▶ **Written instruction**
Per the postage rate outlook below, in what year did Congress last set postal rates?

----- Source excerpt -----

For those nonprofit mailers working on next year’s budgets, the outlook for postage rates is unclear at best. Here are three main factors you need to take into account.
1. The regular CPI-capped annual increase. We expect next year’s Consumer Price Index cap to be about 2 percent, double last year’s. But you cannot count on any specific type of mail being at or even near the cap.
The rate announcement will probably come just before mid-October for a late January implementation.
Drop-shipped Marketing Mail, the mainstay of nonprofit fundraising, will most likely see outsized postage increases. Like last year, fundraising letters will probably be hit with CPI+2-3 percent, or 4-5 percent postage increases.
U.S.Postal Service says it’s not that they don’t want mail volume or work-sharing with the private sector. These objectives are subordinate to fixing their internal measure of how much they pass on to the private sector based on their estimated operational savings. USPS calculates little to no incremental cost to bring this volume in-house, so it does not want to reward customers too much for doing the work.
Two percent CPI means that the single-piece First Class stamp rate should go to the nice round number of 50 cents. But even here we need to be wary of a potential October surprise.
Periodicals also will average a 2 percent increase. Hopefully, there will not be surprises related to lighter weight, lower editorial publications, or to Flats Sequencing System (FSS) pricing.
2. Congressional pile-on possibility. The House Oversight Committee reintroduced a bill this year that will permanently add 2.15 percent to all postage rates. That’s a $30 billion net present value cost to mailers. It would be the first congressional setting of postal rates since 1968.
If Congress passes the bill this year, and the president signs it, USPS would most likely impose the increases immediately. So, the average increase would go to about 4.15 percent. And fundraising letters would increase in the range of 6-7 percent.

----- Material provided -----

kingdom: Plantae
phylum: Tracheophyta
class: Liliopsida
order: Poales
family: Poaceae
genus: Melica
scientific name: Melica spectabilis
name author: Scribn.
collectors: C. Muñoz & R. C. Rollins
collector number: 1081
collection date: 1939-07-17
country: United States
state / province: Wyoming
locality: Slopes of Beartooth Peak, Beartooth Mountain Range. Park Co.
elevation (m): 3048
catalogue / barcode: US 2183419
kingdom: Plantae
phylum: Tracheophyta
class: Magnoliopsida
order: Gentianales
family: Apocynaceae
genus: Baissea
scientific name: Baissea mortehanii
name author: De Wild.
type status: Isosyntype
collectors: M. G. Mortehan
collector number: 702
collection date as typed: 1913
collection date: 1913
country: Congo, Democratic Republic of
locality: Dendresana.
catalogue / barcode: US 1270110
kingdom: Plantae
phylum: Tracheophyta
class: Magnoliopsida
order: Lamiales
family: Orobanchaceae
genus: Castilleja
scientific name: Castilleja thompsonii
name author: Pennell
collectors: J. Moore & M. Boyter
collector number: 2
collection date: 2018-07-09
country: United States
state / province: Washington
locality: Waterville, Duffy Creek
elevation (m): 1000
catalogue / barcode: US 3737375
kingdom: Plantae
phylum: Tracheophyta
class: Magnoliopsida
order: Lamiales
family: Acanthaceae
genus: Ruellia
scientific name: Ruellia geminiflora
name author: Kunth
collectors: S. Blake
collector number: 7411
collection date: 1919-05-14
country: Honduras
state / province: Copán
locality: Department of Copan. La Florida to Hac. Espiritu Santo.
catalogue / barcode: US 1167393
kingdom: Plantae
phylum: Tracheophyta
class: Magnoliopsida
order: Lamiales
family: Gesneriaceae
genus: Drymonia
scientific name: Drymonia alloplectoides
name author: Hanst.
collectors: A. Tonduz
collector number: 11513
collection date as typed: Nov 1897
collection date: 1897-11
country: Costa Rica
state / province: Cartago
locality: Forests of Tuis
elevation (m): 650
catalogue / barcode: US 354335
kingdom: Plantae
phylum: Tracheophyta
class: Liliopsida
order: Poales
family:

-----

▶ **Exercise output**
1968